El tráfico avanza lentamente. Muy lentamente. La radio me dice:
Oh, my my. Oh, hell yes.
Honey, put on that party dress,
buy me a drink, sing me a song.
Take me as I come ‘cause I can't stay long…
Mientras tanto, recuerdo a Tom Petty bailando con Kim Basinger, o más bien con su cadáver, antes de arrojarla al mar en ese video de principios de los años 90 del siglo pasado. Luego, Jim Morrison les da tonos profundos a los versos de Little Red Rooster:
Keep everything in the farm yard upset in every way.

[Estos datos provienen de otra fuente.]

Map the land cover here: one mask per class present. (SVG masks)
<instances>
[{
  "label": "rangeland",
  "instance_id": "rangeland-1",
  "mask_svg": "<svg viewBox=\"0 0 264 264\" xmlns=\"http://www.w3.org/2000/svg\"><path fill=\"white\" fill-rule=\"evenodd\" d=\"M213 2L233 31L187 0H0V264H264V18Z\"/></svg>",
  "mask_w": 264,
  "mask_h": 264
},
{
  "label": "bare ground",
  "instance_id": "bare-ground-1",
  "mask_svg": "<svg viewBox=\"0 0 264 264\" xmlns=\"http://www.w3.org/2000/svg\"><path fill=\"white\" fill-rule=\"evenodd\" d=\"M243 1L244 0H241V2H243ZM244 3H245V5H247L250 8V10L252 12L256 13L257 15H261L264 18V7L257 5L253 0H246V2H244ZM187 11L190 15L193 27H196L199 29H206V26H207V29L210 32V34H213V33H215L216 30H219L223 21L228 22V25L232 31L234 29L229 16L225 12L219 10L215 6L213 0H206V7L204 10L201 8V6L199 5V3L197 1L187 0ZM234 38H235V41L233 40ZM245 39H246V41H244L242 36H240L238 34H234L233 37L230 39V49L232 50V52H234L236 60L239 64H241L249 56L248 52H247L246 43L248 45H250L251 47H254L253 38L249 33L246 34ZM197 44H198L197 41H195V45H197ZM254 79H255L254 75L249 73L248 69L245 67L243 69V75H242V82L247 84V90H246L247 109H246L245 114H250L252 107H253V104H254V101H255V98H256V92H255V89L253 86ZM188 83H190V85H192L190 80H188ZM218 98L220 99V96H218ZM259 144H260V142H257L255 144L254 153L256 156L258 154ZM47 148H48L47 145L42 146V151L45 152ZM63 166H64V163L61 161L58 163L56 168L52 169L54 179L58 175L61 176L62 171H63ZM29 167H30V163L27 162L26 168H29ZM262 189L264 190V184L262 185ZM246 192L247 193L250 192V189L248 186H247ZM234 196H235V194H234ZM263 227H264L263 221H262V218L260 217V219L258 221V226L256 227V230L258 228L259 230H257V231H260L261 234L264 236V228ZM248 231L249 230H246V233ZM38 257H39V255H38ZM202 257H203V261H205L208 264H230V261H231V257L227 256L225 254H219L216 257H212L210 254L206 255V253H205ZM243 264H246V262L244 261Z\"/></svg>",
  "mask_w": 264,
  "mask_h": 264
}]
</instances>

Y el tráfico fluye lentamente mientras me sumerjo en las viejas canciones de esa frontera en la cual el rock le debe mucho al blues, como me lo recuerda mi amigo Miguel en ese correo en el que me pide cuentas por haber incluido a Led Zeppelin entre los antecedentes del heavy metal, cuando en realidad son unos «viejos bluseros», como lo confirma la versión en estudio de Dazed and Confused, que suena mientras el policía de Emetra me pide que aligere el paso:
Lots of people talkin’. Few of them know.

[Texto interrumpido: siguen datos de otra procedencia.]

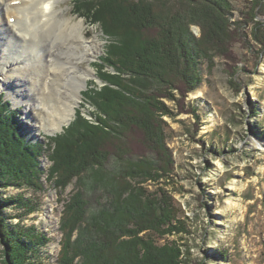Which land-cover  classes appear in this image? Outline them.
<instances>
[{
    "label": "trees",
    "instance_id": "1",
    "mask_svg": "<svg viewBox=\"0 0 264 264\" xmlns=\"http://www.w3.org/2000/svg\"><path fill=\"white\" fill-rule=\"evenodd\" d=\"M76 3L113 41L100 71L103 87L85 93L93 112L90 119L77 112L52 146L43 145L26 137L17 110L0 95V189L41 191L44 175L62 191L75 180L59 221L56 264H184L176 243L158 244L186 233L182 212L163 187L174 169L162 119L172 113L164 102L176 101L174 91L184 97L197 87L199 62L227 59L247 34L264 54V0H244L236 22L229 0ZM191 26L200 29L198 38ZM129 133L139 140L124 142ZM41 158L50 163L44 170ZM92 194L100 198L95 208L88 204ZM15 205L25 215L36 210L21 196L0 199V264H34L49 238L8 222L2 211Z\"/></svg>",
    "mask_w": 264,
    "mask_h": 264
},
{
    "label": "rangeland",
    "instance_id": "2",
    "mask_svg": "<svg viewBox=\"0 0 264 264\" xmlns=\"http://www.w3.org/2000/svg\"><path fill=\"white\" fill-rule=\"evenodd\" d=\"M229 1L235 10L230 22H236L244 0ZM77 5L76 0H56L54 9L57 14L49 18L51 25L61 17L71 22L83 21L85 43L76 54L84 52L85 59L72 63L78 66L79 73L89 69L92 75L88 76L85 87L79 90L80 101L70 121L58 130L46 128V121L50 119V124L55 125L64 113L67 91L58 90L55 79L50 76V67L57 68V64H47L45 56L42 59L46 69L45 74L40 75V82H27L32 88L30 91L34 92L36 87L39 93L44 80L49 79V86L57 90L51 91L44 102L45 108L33 99L15 102L11 91L6 88L14 82L3 83L0 78V95L17 110L22 129L33 143L52 146L50 139L63 134L74 122L77 112L90 119L93 108L86 104L85 93L88 89L98 90L104 85L100 71H105V65L108 66L103 59H106L107 47L113 41L103 33L101 24L93 21ZM5 20L4 17L5 26L15 35L11 49H8L13 50L10 58L18 65L29 64L28 44ZM241 29L240 32H246ZM50 30L42 24L32 28L26 24L21 27L26 38L44 45V49L59 45L57 58L67 52L72 53L66 41L51 37ZM190 31L194 37L200 36L198 27L191 26ZM1 43L6 47L5 41ZM24 56L29 58L23 61ZM0 60V70L6 69L5 53H0ZM62 70L58 67V71ZM199 72L201 83L197 87L184 97L174 91L176 101L164 102L172 113L171 117L163 116L162 119L174 169L163 187L181 210L186 233L161 239L158 244L176 243L184 252L186 264H264V137H260L261 133L264 135V54L247 34L233 44L227 59L216 56L210 64L200 61ZM23 82L18 80L15 83L22 96L28 88L21 89ZM139 137L140 134L129 133L124 142L139 140ZM110 161L108 167H111ZM39 163L42 170L50 166L45 158H41ZM41 177V191L13 187L0 189L1 200L21 196L36 208L33 213L25 215L15 205L4 209L2 215L12 218L8 219L11 224L34 226L46 234L49 242L39 249L33 263L56 264L61 239L59 221L64 203L74 192L75 180L60 191L50 181L46 182L44 175ZM147 186L151 191L156 187L149 183ZM87 199L91 208L100 202L96 194Z\"/></svg>",
    "mask_w": 264,
    "mask_h": 264
},
{
    "label": "bare ground",
    "instance_id": "3",
    "mask_svg": "<svg viewBox=\"0 0 264 264\" xmlns=\"http://www.w3.org/2000/svg\"><path fill=\"white\" fill-rule=\"evenodd\" d=\"M55 2L56 0H0V53H5L7 61L5 65L7 68L0 70V78L3 83L14 82L6 87L11 91L14 101L29 102L33 99L37 104L45 108L46 104H44V102H46L47 97L52 94V90L55 92H57V90L49 86V79L44 80V85L41 86L39 93L36 92V87H34V92L30 91L29 89L32 88H30V86L28 87L27 82L33 81V84L40 82V75L43 76L45 74V61L47 64L52 62L57 64V68L50 67V76L55 79L60 92L67 91L65 96L66 103L65 111L57 119L55 125L50 124V119L46 121V128L50 131L60 129L63 124L71 120L75 107L80 101L79 90L85 87L88 76L92 75L89 69H83L81 73H79L78 66L72 63L81 62L85 59L84 52L79 55L76 54V51L80 50L84 45L83 43H85L82 33L83 21L71 22L61 17L54 20L52 25L49 24V18L57 14V11L54 9ZM4 17L12 30L28 44L31 56H29L30 58L24 56L22 60L25 61L29 58V64L18 65L14 59L10 58L9 55L13 50L9 51L8 49H11L10 44L14 40L15 35L5 26L3 22ZM25 24L28 28H32L37 24H42L44 28H50L51 30L49 33L51 37L57 38L58 41H66V45L71 49L72 53L67 52L65 55L57 58L56 53L60 49V46L51 45L44 49V45L35 43L33 40L26 38L21 32V27ZM3 41H5L6 47L1 45ZM43 56H45L44 62L42 59ZM1 64L2 61L0 60V66ZM58 67H62V72L58 71ZM28 71L30 75L24 78ZM18 80L25 81L21 84V89L28 87L24 90L25 93L23 96L18 93V89L15 85Z\"/></svg>",
    "mask_w": 264,
    "mask_h": 264
}]
</instances>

Soul of a woman was created below…
No solo se trata de cómo se formó el nombre de Pink Floyd —o de citar a Lead Belly influyendo en la obra de Cobain—. Es una comunión que se consumó cuando la escena londinense del rock, entre los 60 y los 70 del siglo pasado, recogió con enorme fascinación la influencia de esa mezcla de los ritmos afroamericanos del sur profundo de los Estados Unidos con un toque de folk y la abrazó hasta volverla suya. Esos son los años de los Rolling Stones cantando Love in Vain:
Well I followed her to the station
with a suitcase in my hand…
Para entonces, el blues también había circulado ya por su propio camino, en el cual se había encontrado con el jazz y otros ritmos, de lo cual habían resultado diversos estilos. Sin embargo, de todos ellos destaca el Chicago blues, del que no se puede hablar sin reconocer a Muddy Waters como uno de los músicos más importantes del siglo pasado. El sonido de Rollin’ Stone y de Baby, Please Don’t Go con Mick Jagger en el escenario me acompaña mientras se acerca el inicio de la avenida Bolívar y un autobús rojo, salido de la última secuela —imposible considerarla saga— de Mad Max, cruza tres carriles con el ayudante colgando de la puerta delantera.
Me imagino que la mujer que pasó más de 15 minutos parada en el carril de al lado disfruta también de su música detrás de sus cristales oscuros. Seguramente está escuchando a Jennifer López. O tal vez es una fanática de Rammstein. O quizá simplemente sufre al escuchar las noticias en la radio y se imagina el apocalipsis que los entrevistados plantean para después de las elecciones del domingo.
Mi camino se acaba, y la oficina por fin está a la vuelta de la esquina. Solamente yo sé las soledades que toma llegar hasta aquí. Muchas de ellas son inconmensurables. Y se quedarán conmigo, un alma atormentada en su zona de confort, o un anti-hipster, como me definen mis hijas, mientras el ascensor sube al reino del silencio en mi oficina.